(Source texts of formatted documents)
>>>>

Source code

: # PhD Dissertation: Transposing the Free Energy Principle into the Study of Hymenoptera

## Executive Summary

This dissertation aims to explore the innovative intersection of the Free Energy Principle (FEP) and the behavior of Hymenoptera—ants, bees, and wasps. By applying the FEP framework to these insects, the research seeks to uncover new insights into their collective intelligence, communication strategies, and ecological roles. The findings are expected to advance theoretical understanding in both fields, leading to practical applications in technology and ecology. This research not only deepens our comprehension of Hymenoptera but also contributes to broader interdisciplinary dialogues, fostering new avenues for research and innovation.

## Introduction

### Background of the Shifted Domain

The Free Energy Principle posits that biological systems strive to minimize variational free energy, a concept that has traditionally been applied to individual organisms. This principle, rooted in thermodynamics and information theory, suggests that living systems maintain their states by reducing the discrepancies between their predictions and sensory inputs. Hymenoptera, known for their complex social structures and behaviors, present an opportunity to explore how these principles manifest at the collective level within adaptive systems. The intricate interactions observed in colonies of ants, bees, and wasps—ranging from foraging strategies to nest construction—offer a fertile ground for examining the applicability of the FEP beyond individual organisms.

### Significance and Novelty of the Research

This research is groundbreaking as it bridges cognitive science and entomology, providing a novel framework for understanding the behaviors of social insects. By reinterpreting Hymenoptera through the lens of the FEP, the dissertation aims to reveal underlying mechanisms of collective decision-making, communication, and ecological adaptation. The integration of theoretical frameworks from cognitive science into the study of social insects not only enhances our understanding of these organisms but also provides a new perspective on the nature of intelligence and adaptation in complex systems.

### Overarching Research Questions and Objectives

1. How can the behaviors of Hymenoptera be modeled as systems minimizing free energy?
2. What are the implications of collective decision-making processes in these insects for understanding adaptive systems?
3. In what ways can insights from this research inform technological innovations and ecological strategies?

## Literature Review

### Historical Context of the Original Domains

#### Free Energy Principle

<<<<

**Exercise goal**
A faithful copy of all the records is required.

**Response area**
Source code

: # PhD Dissertation: Transposing the Free Energy Principle into the Study of Hymenoptera

## Executive Summary

This dissertation aims to explore the innovative intersection of the Free Energy Principle (FEP) and the behavior of Hymenoptera—ants, bees, and wasps. By applying the FEP framework to these insects, the research seeks to uncover new insights into their collective intelligence, communication strategies, and ecological roles. The findings are expected to advance theoretical understanding in both fields, leading to practical applications in technology and ecology. This research not only deepens our comprehension of Hymenoptera but also contributes to broader interdisciplinary dialogues, fostering new avenues for research and innovation.

## Introduction

### Background of the Shifted Domain

The Free Energy Principle posits that biological systems strive to minimize variational free energy, a concept that has traditionally been applied to individual organisms. This principle, rooted in thermodynamics and information theory, suggests that living systems maintain their states by reducing the discrepancies between their predictions and sensory inputs. Hymenoptera, known for their complex social structures and behaviors, present an opportunity to explore how these principles manifest at the collective level within adaptive systems. The intricate interactions observed in colonies of ants, bees, and wasps—ranging from foraging strategies to nest construction—offer a fertile ground for examining the applicability of the FEP beyond individual organisms.

### Significance and Novelty of the Research

This research is groundbreaking as it bridges cognitive science and entomology, providing a novel framework for understanding the behaviors of social insects. By reinterpreting Hymenoptera through the lens of the FEP, the dissertation aims to reveal underlying mechanisms of collective decision-making, communication, and ecological adaptation. The integration of theoretical frameworks from cognitive science into the study of social insects not only enhances our understanding of these organisms but also provides a new perspective on the nature of intelligence and adaptation in complex systems.

### Overarching Research Questions and Objectives

1. How can the behaviors of Hymenoptera be modeled as systems minimizing free energy?
2. What are the implications of collective decision-making processes in these insects for understanding adaptive systems?
3. In what ways can insights from this research inform technological innovations and ecological strategies?

## Literature Review

### Historical Context of the Original Domains

#### Free Energy Principle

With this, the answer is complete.